Woe to them if the vows they swore for games, while half in their cups, were ever called to proof.

Lissa kept two small figures, one of the God and one of the Goddess, in the bottom of the modest six-sided chest where she stored the sum total of her earthly possessions. In her room, the garret space she shared with the other girls, above. Where freezing rain dripped through the ceiling boards and wind roared down the chimney and through the fireplace. There was never enough wood, and there were never enough blankets.

She didn’t own the gowns she wore, to entertain strangers. Nor the combs she used to put up her hair. A fact she hadn’t minded until—

But no.

She should try harder to please her client. But he didn’t care and neither did she. Judging from the expression on his face, she would have been surprised if he’d been conscious of her at all. He was off in his own world, his eyes rolled back in his head, fantasizing about whatever men like him fantasized about.

His counting house, perhaps.

One of his children.

She was young, and she looked young. And she knew that. And knew, too, that that was part of her appeal. If not all of it. A lifetime of not enough had left her with scant curves. Thin, elongated bones added to her elfin appearance.

How like the rich, to romanticize need.

No, she scarcely looked old enough but she’d been a woman since before she was sold. And although she didn’t know if she could have children she drank the awful tea at night regardless. She’d never…she’d never met a man she wanted to have a child with.

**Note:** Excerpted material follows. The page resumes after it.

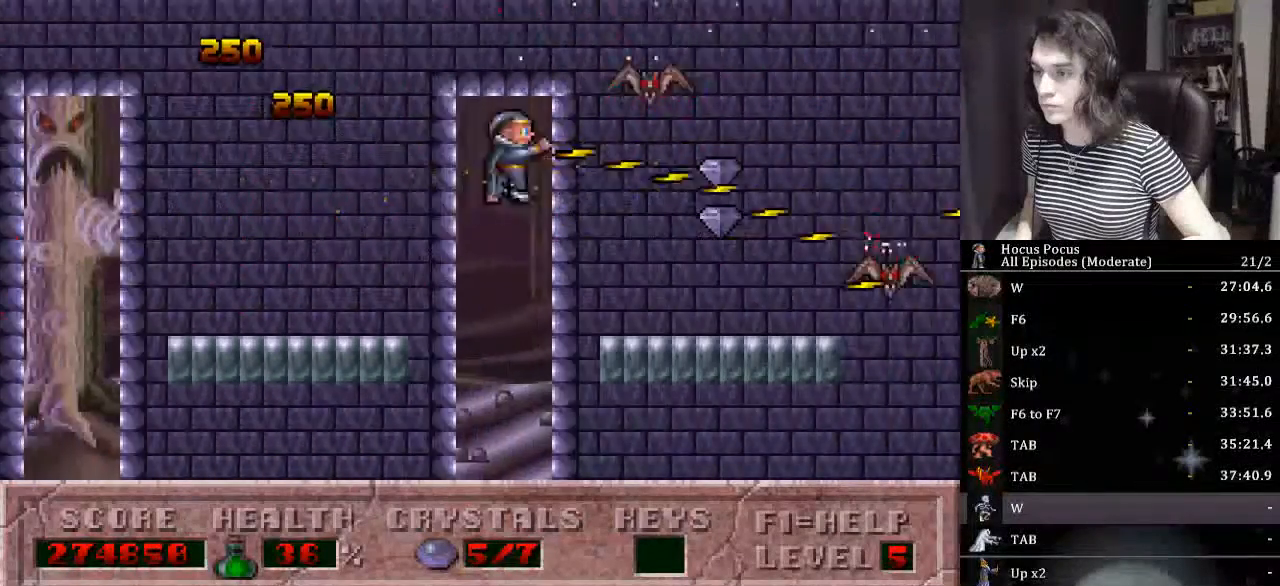
{"keys": ["ctrl_l", "right"], "events": [[234, "right", "up"], [334, "alt_l", "up"], [334, "right", "down"], [434, "ctrl_l", "down"]]}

The merchant’s thrusts intensified. The expression on his face was almost pained, as though he were attempting to pass a difficult stool. She looked forward to taking a bath after he left and hoped he’d be the last of the night. Marcus rarely made her take more than two or three a night. It wasn’t so bad. Some girls, at some of the cheaper inns, had to see twenty or more.

“Oh.”

She pressed her lips into a thin smile.

“Oh. Gods, your cunt is so tight.”

His breathing was labored. Rasping. He was quite fat; maybe he’d die.

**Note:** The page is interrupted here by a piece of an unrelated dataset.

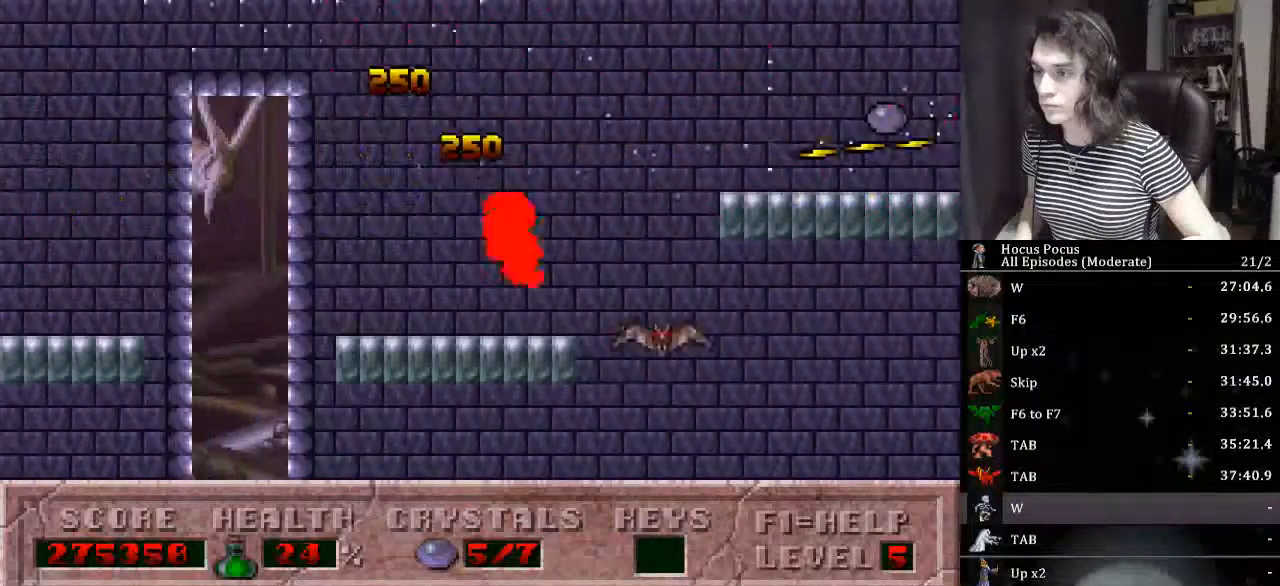
{"keys": ["right"], "events": [[334, "ctrl_l", "up"]]}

“Oh.” And then, in an entirely different tone, “oh!”

The door flew open, banging against the wood paneling on the wall behind.

Silhouetted against the lights in the hall was Hart.

The merchant half turned, propped up on his hands. His cock was still inside her but she might have been the bed itself for all the attention he paid. “She’s taken,” he said, his voice full of irritation. “Come back later.”

Hart crossed the room so quickly that Lissa didn’t even see it happen.

He lifted the man off her, hurling him halfway across the room in a single motion.

He turned. His knife was out. The blade gleamed dully in the light from the ceiling lamp. Hand blown glass, suspended from one of the beams on brass chain. A warm, almost blood red. From the East.

Lissa sat up. Ignored by both men, she pulled the throw around herself. She didn’t want to be naked right now, and covered in another man’s sweat. Wide-eyed, she watched. She said nothing. Her fingers tightened reflexively on the balled up wool.

“Rephrase yourself.” Hart’s tone was calm. Cold.

“I….” The man lumbered backward across the floor, his flesh jiggling. “I…I’m very sorry. There seems to have been a mistake. A…terrible mistake.”

“Indeed.”

The merchant flipped himself over and, glancing every few seconds at Hart, began to gather his clothes. They were strewn all about the room. He started to put them on, almost losing his balance as he strained to pull up a pant leg, when Hart shook his head slightly. That was enough to get his attention. He stared at Hart, slack-jawed. His squinting, piggish eyes had grown as large as twin apples.